The indirect evaporating-cooling section includes indirect evaporation cooler, and the top of indirect evaporation cooler is provided with water distributor a (6), the bottom of indirect evaporation cooler is provided with cyclic water tank a (19), and cyclic water tank a (19) passes sequentially through buried pipe (18) Water distributor a (6) is connected with surface cooler (3)；

The direct evaporating-cooling section includes the filler (10) for the central shaft and central column being mutually socketed, and one end of central shaft is also Hydrodynamic(al) shaft coupling (12) is provided with, the filler (10) top is provided with water distributor b (11), and filler (10) bottom, which is provided with, to be followed Ring water tank b (16), passes sequentially through water pipe G1, hydrodynamic(al) shaft coupling (12) and water pipe between cyclic water tank b (16) and water distributor b (11) G2 connection water distributor b (11).

2. a kind of source in combination according to claim 1 and the air-treatment unit of dew point indirect evaporative cooling technology, its It is characterized in that, water circulating pump a (21) is additionally provided with the buried pipe (18).

3. a kind of source in combination according to claim 1 and the air-treatment unit of dew point indirect evaporative cooling technology, its It is characterized in that, the indirect evaporation cooler is external screw thread standpipe dew point indirect evaporative cooler, and it is some vertical to specifically include The external screw thread standpipe (4) of arrangement, each external screw thread standpipe (4) bottom are in contact by partition plate (20) with cyclic water tank a (19), Top per two adjacent external screw thread standpipes (4) is respectively provided with water conservancy diversion grid (5).

4. a kind of source in combination according to claim 3 and the air-treatment unit of dew point indirect evaporative cooling technology, its It is characterized in that, primary air passage, each external screw thread standpipe is respectively formed between the adjacent external screw thread standpipe (4) of each two (4) secondary-air passage is respectively formed in.

5. a kind of source in combination according to claim 3 and the air-treatment unit of dew point indirect evaporative cooling technology, its It is characterized in that, along the surface cooler (3) to the direction of air baffle (9), the vertical length of the external screw thread standpipe (4) is in rank Scalariform is successively decreased successively.

6. according to a kind of any sources in combination of claim 3-5 and the air processing machine of dew point indirect evaporative cooling technology Group, it is characterised in that the top of each external screw thread standpipe (4) is both provided with outlet (22), per two adjacent outlets (22) connected between fluted (23), the outer wall of the groove (23) and two outlets (22) forms water conservancy diversion grid (5).

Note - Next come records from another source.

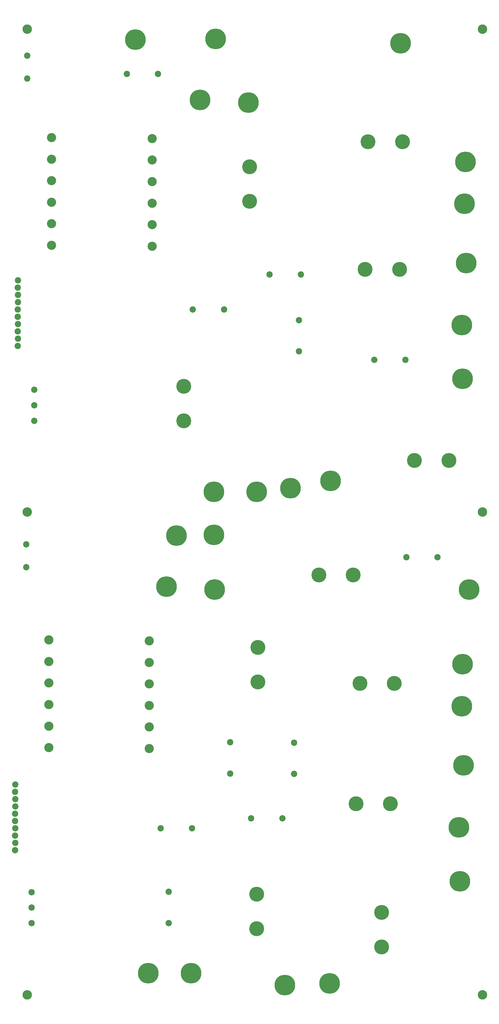
<source format=gbr>
G04 DipTrace 3.3.0.1*
G04 TopMask.gbr*
%MOMM*%
G04 #@! TF.FileFunction,Soldermask,Top*
G04 #@! TF.Part,Single*
%ADD26C,3.3*%
%ADD29C,5.2*%
%ADD31C,3.2*%
%ADD33C,2.2*%
%ADD35C,7.2*%
%FSLAX35Y35*%
G04*
G71*
G90*
G75*
G01*
G04 TopMask*
%LPD*%
D35*
X8207250Y34940750D3*
D33*
X11175870Y26733373D3*
X10085877Y26733123D3*
D31*
X2492250Y31499750D3*
D33*
X1642500Y33553750D3*
D31*
X2492250Y30749750D3*
D33*
X1642500Y34353750D3*
D31*
X2492250Y29999750D3*
D33*
X11112377Y25145873D3*
D31*
X2492250Y29249750D3*
D33*
X11112623Y24055877D3*
D31*
X2492250Y28499750D3*
D33*
X13731753Y23764747D3*
D31*
X2492250Y27749750D3*
D33*
X14821750Y23765000D3*
D31*
X5992250Y31468000D3*
Y30718000D3*
D33*
X7413500Y25511000D3*
D31*
X5992250Y29968000D3*
D33*
X8503500Y25511250D3*
D31*
X5992250Y29218000D3*
D33*
X7381750Y7445250D3*
D31*
X5992250Y28468000D3*
D33*
X6572127Y5238623D3*
D31*
X5992250Y27718000D3*
D33*
X1610750Y16535750D3*
D29*
X9387130Y29284120D3*
D33*
X8715250Y9350250D3*
D29*
X9387130Y30484120D3*
D33*
X8715000Y10440247D3*
D29*
X7096000Y22837500D3*
D33*
X1610750Y17335750D3*
D29*
X7096000Y21637500D3*
D33*
X6291750Y7445000D3*
D29*
X15133880Y20260620D3*
D33*
X6572377Y4148623D3*
D29*
X16333880Y20260620D3*
D33*
X9445500Y7794500D3*
D29*
X14614250Y26908000D3*
D33*
X10535500Y7794750D3*
D29*
X13414250Y26908000D3*
D33*
X15938373Y16890870D3*
D29*
X14716000Y31353000D3*
D33*
X14848377Y16890620D3*
D29*
X13516000Y31353000D3*
D35*
X14652500Y34782000D3*
X16906750Y30654500D3*
X16875000Y29194000D3*
X10810750Y19288000D3*
X16938500Y27130250D3*
D33*
X1317500Y24241000D3*
D35*
X16779750Y24971250D3*
X16811500Y23098000D3*
X8143750Y19161000D3*
X9636000D3*
X12207750Y19542000D3*
X9350250Y32718250D3*
X7667500Y32813500D3*
D33*
X1320500Y25765000D3*
X1323500Y26019000D3*
X1317500Y26273000D3*
X1320500Y26527000D3*
X1317500Y24749000D3*
X1320500Y25003000D3*
X1314500Y25257000D3*
X1317500Y25511000D3*
D35*
X5413250Y34909000D3*
D33*
X1320550Y24495000D3*
D35*
X6842000Y17637000D3*
X8143750Y17668750D3*
D31*
X2397000Y14005500D3*
Y13255500D3*
Y12505500D3*
Y11755500D3*
Y11005500D3*
Y10255500D3*
X5897000Y13973750D3*
Y13223750D3*
Y12473750D3*
Y11723750D3*
Y10973750D3*
Y10223750D3*
D29*
X9680523Y12544230D3*
Y13744230D3*
X9636000Y5152750D3*
Y3952750D3*
X13985750Y4517750D3*
Y3317750D3*
X14296750Y8302500D3*
X13096750D3*
X14430250Y12493500D3*
X13230250D3*
D35*
X17033750Y15763750D3*
X16811500Y13160250D3*
X16779750Y11699750D3*
X16843250Y9636000D3*
X16684500Y7477000D3*
X16716250Y5603750D3*
X5857750Y2397000D3*
X7350000D3*
X12176000Y2047750D3*
X8175500Y15763750D3*
X6492750Y15859000D3*
X10620250Y1984250D3*
D33*
X1225250Y8207250D3*
X1228250Y8461250D3*
X1222250Y8715250D3*
X1225250Y8969250D3*
X1222250Y7191250D3*
X1225250Y7445250D3*
X1219250Y7699250D3*
X1222250Y7953250D3*
Y6683250D3*
X1225300Y6937250D3*
D29*
X13001500Y16271750D3*
X11801500D3*
D33*
X1889000Y21637500D3*
X1888000Y22177250D3*
X1889000Y22717000D3*
X1793750Y4143250D3*
X1792750Y4683000D3*
X1793750Y5222750D3*
X5111623Y33718376D3*
X6201623Y33718626D3*
X10937750Y10429750D3*
X10938000Y9339750D3*
D26*
X17500000Y35280000D3*
X1645000D3*
X17500000Y1645000D3*
X1645000D3*
X17500000Y18462500D3*
X1645000D3*
M02*

</source>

7. a kind of source in combination according to claim 6 and the air-treatment unit of dew point indirect evaporative cooling technology, its It is characterized in that, the buried pipe (18) is located under earth's surface at 2-4m, and is the coil pipe of continuous " S " shape arrangement.

8. a kind of source in combination according to claim 6 and the air-treatment unit of dew point indirect evaporative cooling technology, its It is characterized in that, overfire air fan (8) is provided with Secondary Air outlet (7).

9. a kind of source in combination according to claim 6 and the air-treatment unit of dew point indirect evaporative cooling technology, its It is characterized in that, water circulating pump b (17) is provided with the water pipe G1.